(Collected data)
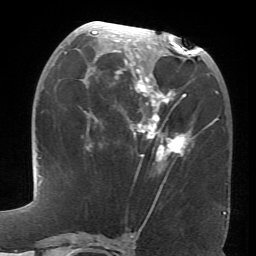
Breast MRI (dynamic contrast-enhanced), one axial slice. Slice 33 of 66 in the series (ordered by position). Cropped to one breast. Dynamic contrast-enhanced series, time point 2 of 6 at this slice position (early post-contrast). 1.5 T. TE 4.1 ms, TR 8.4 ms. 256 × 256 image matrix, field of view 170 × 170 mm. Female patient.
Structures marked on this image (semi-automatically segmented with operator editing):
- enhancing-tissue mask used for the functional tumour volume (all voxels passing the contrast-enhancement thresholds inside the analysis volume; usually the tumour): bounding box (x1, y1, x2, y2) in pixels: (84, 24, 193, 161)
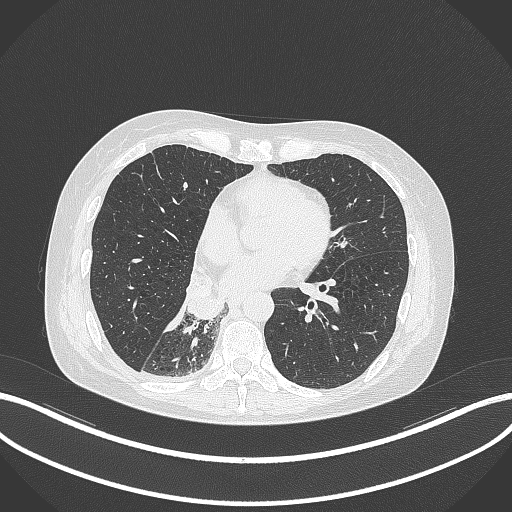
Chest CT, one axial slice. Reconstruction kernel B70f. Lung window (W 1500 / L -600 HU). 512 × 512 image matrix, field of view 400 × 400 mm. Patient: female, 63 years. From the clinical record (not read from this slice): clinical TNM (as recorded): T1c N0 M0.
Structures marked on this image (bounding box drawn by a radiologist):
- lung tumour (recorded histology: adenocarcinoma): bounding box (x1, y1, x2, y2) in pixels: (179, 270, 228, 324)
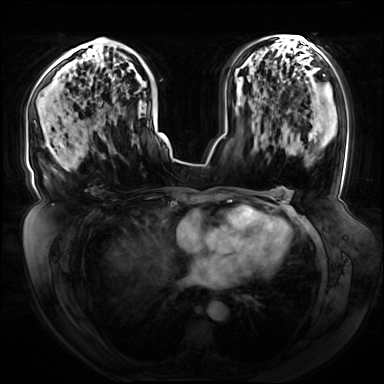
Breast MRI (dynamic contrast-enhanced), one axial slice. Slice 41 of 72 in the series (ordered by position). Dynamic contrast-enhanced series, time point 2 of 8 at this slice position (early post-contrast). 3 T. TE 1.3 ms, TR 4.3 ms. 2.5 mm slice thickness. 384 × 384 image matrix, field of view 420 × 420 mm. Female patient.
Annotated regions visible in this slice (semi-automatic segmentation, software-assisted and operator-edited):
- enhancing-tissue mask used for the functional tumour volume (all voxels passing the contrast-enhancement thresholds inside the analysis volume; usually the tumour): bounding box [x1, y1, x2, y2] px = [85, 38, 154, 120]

==

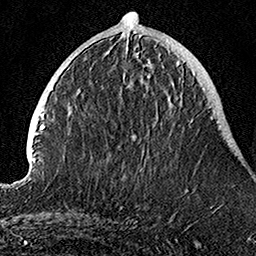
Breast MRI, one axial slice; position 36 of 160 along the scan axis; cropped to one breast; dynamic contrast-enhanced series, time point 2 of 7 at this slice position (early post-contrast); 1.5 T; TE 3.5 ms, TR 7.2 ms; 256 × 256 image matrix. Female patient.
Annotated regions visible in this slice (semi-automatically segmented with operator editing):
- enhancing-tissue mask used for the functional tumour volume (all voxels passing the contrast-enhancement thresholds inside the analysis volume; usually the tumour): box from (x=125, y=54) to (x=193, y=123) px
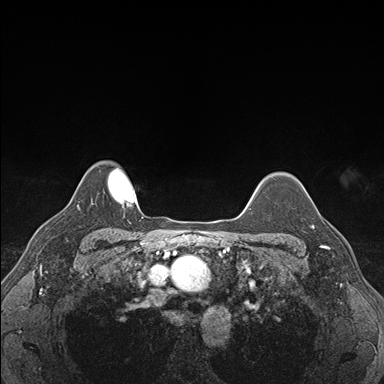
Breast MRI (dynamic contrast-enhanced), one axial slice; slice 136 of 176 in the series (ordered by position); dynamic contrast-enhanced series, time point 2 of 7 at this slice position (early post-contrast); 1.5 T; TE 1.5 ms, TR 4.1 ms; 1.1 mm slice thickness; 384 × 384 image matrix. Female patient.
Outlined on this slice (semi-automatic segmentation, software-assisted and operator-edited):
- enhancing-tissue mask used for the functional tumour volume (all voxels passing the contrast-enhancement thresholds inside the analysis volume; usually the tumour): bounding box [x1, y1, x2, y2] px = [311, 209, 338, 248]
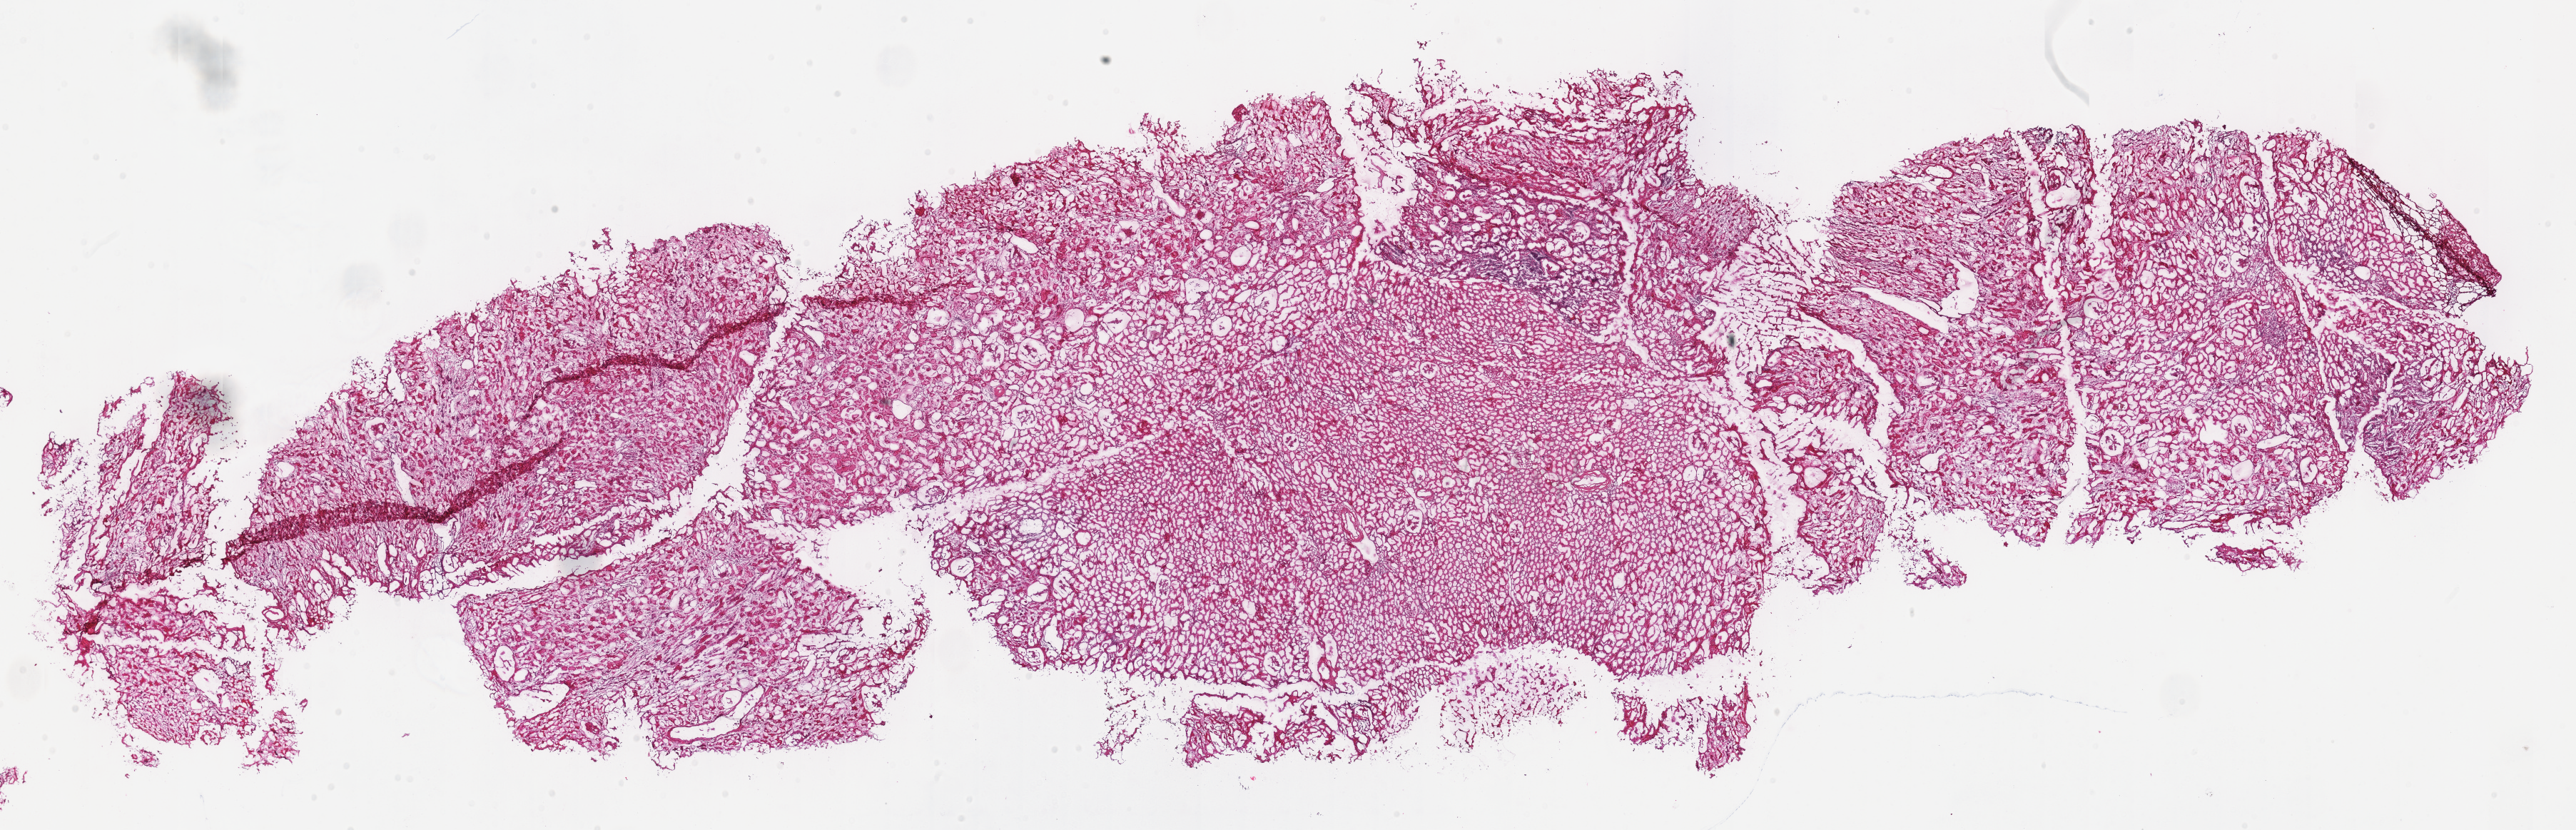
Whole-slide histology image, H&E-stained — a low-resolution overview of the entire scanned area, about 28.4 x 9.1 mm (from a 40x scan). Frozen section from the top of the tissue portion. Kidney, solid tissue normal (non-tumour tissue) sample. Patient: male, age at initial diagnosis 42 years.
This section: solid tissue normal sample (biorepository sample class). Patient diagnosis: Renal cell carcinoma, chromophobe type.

...

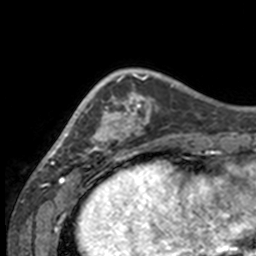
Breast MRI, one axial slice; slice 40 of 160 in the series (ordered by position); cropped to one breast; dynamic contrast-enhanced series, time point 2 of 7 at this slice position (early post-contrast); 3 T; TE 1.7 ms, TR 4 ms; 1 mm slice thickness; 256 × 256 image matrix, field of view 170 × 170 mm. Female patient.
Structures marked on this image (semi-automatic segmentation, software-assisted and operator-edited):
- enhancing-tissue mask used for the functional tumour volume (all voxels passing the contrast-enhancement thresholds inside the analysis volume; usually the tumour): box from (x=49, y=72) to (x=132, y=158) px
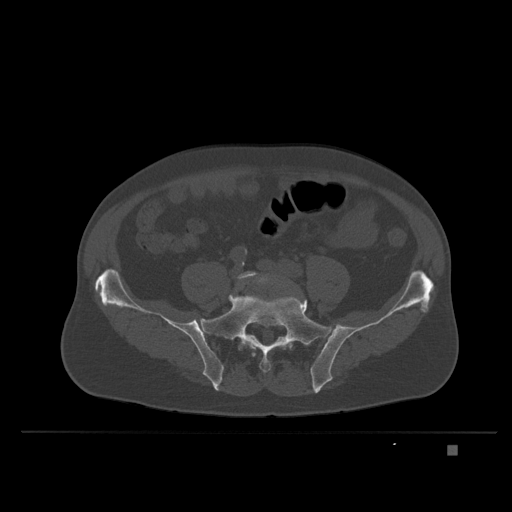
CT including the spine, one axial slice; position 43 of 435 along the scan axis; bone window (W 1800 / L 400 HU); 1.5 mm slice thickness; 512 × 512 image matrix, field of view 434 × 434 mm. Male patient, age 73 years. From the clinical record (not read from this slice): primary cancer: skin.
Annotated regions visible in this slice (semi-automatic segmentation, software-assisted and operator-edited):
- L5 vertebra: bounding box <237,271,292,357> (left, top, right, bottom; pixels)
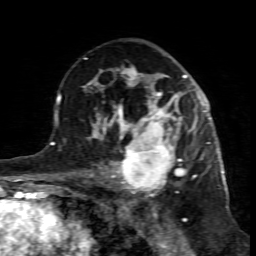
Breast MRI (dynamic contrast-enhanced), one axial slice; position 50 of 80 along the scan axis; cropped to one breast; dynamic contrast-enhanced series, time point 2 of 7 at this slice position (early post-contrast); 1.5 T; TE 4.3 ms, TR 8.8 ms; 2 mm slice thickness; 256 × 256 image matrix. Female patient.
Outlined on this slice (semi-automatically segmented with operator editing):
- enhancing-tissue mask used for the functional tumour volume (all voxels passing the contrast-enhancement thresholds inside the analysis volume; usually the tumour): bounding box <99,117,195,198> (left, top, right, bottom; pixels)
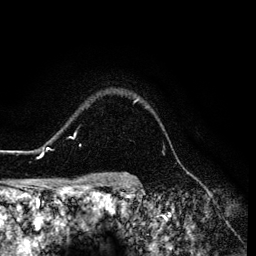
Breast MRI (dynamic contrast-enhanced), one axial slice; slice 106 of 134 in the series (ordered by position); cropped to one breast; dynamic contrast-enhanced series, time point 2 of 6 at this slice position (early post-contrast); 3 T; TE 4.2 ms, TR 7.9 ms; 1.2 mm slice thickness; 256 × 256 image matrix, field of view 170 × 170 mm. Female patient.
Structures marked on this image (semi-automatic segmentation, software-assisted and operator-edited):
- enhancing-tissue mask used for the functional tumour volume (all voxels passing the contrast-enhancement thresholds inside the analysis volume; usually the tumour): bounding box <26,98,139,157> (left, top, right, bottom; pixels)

• Exercise: Working from the records above, write out verbatim only the lines from the line containing "Annotated regions visible in this slice (semi-automatically" through the line containing "(x=193, y=123) px".

• Task answer:
Annotated regions visible in this slice (semi-automatically segmented with operator editing):
- enhancing-tissue mask used for the functional tumour volume (all voxels passing the contrast-enhancement thresholds inside the analysis volume; usually the tumour): box from (x=125, y=54) to (x=193, y=123) px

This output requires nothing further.